Non-transferred arc torches are at the core of diverse industrial applications, particularly plasma spray. The flow in these torches transitions from laminar inside the torch to turbulent in the emerging jet. The interaction of the plasma with the processing gas leads to significant deviations from local thermodynamic equilibrium (LTE) far from the arc core. The flow from a non-transferred arc plasma spray torch is simulated using a non-LTE (NLTE) plasma flow model solved by variational multiscale (VMS) and nonlinear VMS (VMSn) methods, which are suitable for unified laminar and turbulent flow simulations. Non-plasma turbulent jet simulations indicate that the VMSn method produces results comparable to those by the dynamic Smagorinsky method, often considered the workhorse for turbulent incompressible flow simulations.

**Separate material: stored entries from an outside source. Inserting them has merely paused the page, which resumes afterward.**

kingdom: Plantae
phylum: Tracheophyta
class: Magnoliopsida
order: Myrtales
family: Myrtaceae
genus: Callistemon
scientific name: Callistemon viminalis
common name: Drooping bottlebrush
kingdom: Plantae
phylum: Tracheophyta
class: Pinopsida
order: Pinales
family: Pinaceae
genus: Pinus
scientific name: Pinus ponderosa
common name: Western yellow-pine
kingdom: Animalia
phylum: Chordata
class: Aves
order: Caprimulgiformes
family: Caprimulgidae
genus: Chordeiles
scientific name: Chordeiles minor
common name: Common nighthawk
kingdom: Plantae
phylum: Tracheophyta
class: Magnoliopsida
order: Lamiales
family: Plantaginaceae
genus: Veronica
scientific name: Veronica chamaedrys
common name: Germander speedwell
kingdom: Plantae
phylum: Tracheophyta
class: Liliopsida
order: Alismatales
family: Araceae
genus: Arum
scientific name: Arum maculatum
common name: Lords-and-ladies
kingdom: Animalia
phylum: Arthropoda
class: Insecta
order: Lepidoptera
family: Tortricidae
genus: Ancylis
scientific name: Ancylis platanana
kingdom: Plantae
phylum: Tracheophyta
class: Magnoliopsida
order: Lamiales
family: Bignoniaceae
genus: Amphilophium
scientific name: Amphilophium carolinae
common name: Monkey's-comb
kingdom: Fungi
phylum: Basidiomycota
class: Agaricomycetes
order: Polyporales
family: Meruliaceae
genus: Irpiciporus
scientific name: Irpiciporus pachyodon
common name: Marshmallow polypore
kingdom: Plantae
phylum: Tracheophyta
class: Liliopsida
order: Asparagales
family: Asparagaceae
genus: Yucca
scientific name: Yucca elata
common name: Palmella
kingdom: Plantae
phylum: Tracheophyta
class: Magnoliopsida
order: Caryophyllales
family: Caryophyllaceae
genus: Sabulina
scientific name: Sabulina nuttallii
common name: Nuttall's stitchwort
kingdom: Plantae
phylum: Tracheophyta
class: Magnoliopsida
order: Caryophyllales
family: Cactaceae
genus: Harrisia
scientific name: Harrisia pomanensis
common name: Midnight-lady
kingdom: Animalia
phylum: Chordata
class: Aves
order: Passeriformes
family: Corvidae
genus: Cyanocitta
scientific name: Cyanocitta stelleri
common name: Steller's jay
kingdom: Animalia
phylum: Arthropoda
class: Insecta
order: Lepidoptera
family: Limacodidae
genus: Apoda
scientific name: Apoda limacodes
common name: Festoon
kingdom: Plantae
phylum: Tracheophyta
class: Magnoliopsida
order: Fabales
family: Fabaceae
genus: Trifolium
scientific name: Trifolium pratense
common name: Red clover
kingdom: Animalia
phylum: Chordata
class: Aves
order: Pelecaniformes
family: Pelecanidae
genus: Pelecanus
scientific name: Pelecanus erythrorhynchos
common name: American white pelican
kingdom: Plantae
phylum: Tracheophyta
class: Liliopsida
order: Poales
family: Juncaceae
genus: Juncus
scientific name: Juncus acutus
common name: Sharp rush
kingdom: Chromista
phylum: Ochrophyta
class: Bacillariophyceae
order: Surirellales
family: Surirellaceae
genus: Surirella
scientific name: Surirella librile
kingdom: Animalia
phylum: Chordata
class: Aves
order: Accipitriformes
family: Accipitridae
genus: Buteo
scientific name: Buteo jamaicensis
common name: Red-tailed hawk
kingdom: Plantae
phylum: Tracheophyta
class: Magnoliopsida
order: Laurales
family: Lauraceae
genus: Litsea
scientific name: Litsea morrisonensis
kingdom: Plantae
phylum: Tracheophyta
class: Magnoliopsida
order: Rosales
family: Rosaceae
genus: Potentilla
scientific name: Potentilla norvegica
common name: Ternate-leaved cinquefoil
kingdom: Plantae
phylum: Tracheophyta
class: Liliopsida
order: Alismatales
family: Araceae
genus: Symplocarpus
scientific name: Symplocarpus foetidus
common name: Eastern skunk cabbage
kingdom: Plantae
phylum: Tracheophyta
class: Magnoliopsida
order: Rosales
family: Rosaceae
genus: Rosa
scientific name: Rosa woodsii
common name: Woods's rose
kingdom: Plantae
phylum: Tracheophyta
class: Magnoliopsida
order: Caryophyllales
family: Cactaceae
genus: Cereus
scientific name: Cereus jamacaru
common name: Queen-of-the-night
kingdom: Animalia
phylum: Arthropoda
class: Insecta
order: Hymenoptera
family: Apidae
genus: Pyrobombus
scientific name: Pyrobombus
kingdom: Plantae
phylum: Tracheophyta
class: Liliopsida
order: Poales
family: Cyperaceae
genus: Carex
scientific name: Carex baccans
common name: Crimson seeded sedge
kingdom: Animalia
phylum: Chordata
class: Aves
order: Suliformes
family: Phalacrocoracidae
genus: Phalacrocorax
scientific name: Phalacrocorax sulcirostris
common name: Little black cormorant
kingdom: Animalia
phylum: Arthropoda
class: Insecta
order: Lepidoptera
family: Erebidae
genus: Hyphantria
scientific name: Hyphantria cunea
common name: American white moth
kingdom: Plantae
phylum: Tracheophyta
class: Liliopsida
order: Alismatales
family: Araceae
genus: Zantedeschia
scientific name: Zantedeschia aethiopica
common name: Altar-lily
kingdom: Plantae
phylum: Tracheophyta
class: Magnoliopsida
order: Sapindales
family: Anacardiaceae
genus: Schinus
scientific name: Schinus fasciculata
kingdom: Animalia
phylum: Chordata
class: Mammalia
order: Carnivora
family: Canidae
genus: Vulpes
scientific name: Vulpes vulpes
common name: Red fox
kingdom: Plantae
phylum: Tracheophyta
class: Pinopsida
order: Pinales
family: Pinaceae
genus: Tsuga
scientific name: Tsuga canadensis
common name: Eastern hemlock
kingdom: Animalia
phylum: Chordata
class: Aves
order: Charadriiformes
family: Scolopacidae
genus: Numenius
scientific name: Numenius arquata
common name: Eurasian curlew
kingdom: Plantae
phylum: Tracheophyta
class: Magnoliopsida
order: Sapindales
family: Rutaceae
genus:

VMS and VMSn approaches are applied to the simulation of incompressible, compressible, and NLTE plasma flows in non-transferred arc torch operating at representative conditions found in plasma spray processes. The NLTE plasma flow simulations reproduce the dynamics of the arc inside the torch together with the evolution of turbulence in the produced plasma jet in a cohesive manner. However, the similarity of results by both methods indicates the need for numerical resolution significantly higher than what is commonly afforded in arc torch simulations.